When a memory-read occurs as a result of an instruction fetch
or operand access, the processor first checks the cache to see if
the requested information is available. A
read hit
occurs if the
information is available in the cache, and a
read miss
occurs if
the information is not available. Likewise, a
write hit
occurs if a
memory write can be stored in the cache, and a
write miss
occurs if it cannot be stored in the cache.
A read miss or write miss can result in the allocation of a cache
line, followed by a
cache-line fill
. Even if only a single byte is
needed, all bytes in a cache line are loaded from memory by a
cache-line fill. Typically, a cache-line fill must write over an
existing cache line in a process called a
cache-line replacement
.
In this case, if the existing cache line is modified, the processor
performs a cache-line
writeback
to main memory prior to
performing the cache-line fill.
Cache-line writebacks help maintain coherency between the
caches and main memory. Internally, the processor can also
maintain cache coherency by
internally probing
(checking) the
other caches and write buffers for a more recent version of the
requested data.
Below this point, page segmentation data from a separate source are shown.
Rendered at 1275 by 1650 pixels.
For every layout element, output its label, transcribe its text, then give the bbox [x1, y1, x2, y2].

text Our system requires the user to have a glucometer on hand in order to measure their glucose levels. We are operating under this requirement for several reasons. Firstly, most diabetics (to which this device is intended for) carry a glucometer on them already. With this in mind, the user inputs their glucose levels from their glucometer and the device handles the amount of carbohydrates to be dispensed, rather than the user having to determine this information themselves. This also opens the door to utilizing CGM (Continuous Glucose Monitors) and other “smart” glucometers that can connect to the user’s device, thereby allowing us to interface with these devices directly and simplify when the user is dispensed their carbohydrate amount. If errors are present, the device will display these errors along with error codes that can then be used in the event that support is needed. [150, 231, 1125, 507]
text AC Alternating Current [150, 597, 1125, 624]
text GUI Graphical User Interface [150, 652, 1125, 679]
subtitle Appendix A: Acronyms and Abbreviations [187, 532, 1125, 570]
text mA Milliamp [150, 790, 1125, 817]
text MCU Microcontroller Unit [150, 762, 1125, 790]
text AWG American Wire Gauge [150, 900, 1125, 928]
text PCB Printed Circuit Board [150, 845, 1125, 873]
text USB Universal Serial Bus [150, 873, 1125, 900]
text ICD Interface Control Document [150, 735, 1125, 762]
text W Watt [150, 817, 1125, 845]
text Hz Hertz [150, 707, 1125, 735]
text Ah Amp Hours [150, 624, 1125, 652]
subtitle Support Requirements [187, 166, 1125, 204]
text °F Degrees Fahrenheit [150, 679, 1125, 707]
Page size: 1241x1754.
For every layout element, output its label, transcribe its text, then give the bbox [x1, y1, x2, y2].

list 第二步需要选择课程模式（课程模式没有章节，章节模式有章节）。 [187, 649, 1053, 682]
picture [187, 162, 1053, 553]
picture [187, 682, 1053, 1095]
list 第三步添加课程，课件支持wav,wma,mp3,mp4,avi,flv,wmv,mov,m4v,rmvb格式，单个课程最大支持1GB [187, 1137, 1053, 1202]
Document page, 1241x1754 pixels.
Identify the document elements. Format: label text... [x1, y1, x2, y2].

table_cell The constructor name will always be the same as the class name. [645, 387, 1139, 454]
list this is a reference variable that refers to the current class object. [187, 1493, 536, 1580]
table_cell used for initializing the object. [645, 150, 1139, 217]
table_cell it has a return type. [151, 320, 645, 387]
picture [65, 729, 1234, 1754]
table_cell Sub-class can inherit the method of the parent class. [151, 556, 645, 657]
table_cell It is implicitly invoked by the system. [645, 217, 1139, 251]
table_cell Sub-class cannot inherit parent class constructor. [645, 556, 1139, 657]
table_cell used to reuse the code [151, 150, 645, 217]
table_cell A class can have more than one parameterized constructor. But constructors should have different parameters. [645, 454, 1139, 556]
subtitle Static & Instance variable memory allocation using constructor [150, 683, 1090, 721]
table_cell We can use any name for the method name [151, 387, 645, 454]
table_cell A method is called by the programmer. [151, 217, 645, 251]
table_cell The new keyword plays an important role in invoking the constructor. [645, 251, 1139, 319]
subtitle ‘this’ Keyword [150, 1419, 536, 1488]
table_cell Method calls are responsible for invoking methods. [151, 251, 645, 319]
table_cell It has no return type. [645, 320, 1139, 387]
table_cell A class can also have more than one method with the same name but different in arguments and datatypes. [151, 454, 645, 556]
External devices can also check a processor’s
caches and write buffers for more recent versions of data by
externally probing
the processor. All coherency operations are
performed in hardware and are completely transparent to
applications.
Cache Coherency and MOESI.
Implementations of the AMD64
architecture maintain coherency between memory and caches
using a five-state protocol known as MOESI. The five MOESI
states are
modified
,
owned
,
exclusive
,
shared
, and
invalid
. See
“Memory System” in Volume 2 for additional information on
MOESI and cache coherency.